Blackberry Cobbler...from the kitchen of One Perfect Bite

Ingredients:
For the filling:
5 cups whole berries
2 cups flour
1-1/2 cups sugar
2 teaspoons baking powder
1 cup buttermilk
1/3 cup melted butter
For the topping:
1-1/2 cups sugar
2 tablespoons cornstarch
1 teaspoon salt
1 cup boiling water

Directions:

1) Preheat oven to 350 degrees. Coat bottom and sides of a 9- by 13-inch baking dish with nonstick spray. Make an even layer of berries in the bottom of the dish.
2) Mix flour, sugar, baking powder, milk and butter and blend into a batter. Spread batter evenly over the fruit. The batter will be thick.
3) Mix sugar, salt and cornstarch together and sprinkle over batter. Pour boiling water evenly over the sugar and cornstarch mixture. Do not mix.
4) Place baking dish in hot oven. Bake for one hour. For an extra-crusty top, switch the oven from baking to broiling at the end of cooking time and finish cobbler with a minute or so under the broiler.
6) Serve in shallow bowls with vanilla ice cream or whipped cream. Yield: 8 servings.Makes 8 servings

Wednesday, May 13, 2009

Old-Fashioned Blackberry Pudding


We're still weeks away from berry season in Oregon, but before I can plan for the new season's bounty I have to use the last of the old. While we always end up with more blackberries than we need, we've found ways to guarantee they won't go to waste. The blackberry bonanza begins early in the season with the fabled Marionberry. Then comes the harvest of wild Himalayan berries, the fruit of a pernicious weed intent on strangling anything in its path. These berries are free for the taking from bushes that line roads and highways in rural, and not so rural, areas of the state. They make great jams and jellies. Late in the season, my favorite, the lusciously sweet and nearly seedless Chester berry takes a bow and it's time to put by syrups and cordials for the holidays. Today's recipe can be made using any cane berry. I love to make it with the last of my frozen Chester berries. It takes 10 minutes to assemble and it's as healthy for you as any dessert, save fresh fruit, can be. I think you like this homely treasure.

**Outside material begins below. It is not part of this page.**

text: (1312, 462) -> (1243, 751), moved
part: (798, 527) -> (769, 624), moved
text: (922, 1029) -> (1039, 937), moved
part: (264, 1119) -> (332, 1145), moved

Old-Fashioned Blackberry Pudding


Ingredients:
1 pound blackberries
1/3 cup granulated sugar
1/2 teaspoon grated orange zest
1 large egg
1/3 cup light brown sugar
6 tablespoons unsalted butter, melted
1/2 cup milk
1 cup self-rising flour

Directions:
1) Preheat oven to 350 degrees F. Spray 5 8-ounce custard cups with nonstick cooking spray. Set aside.
2) Place berries, sugar and orange zest in a large bowl. Lightly toss until thoroughly combined. Spoon an equal portion of berries into each custard cup. Set aside.
3) Place egg and brown sugar in a medium bowl. Beat with a fork or small whisk until combined. Add butter and milk. Stir to combine. Sift in flour and fold to form a smooth batter.
4) Cover fruit with batter. Bake in middle of oven until top is firm and golden, about 30 to 35 minutes. Remove from oven and cool until lukewarm. Sprinkle with crystallized sugar if desired. Yield: 5 servings.

Cook's Note: To make a self-rising flour sift 1-1/2 teaspoons baking powder and 1/2 teaspoon salt with 1 cup all-purpose flour.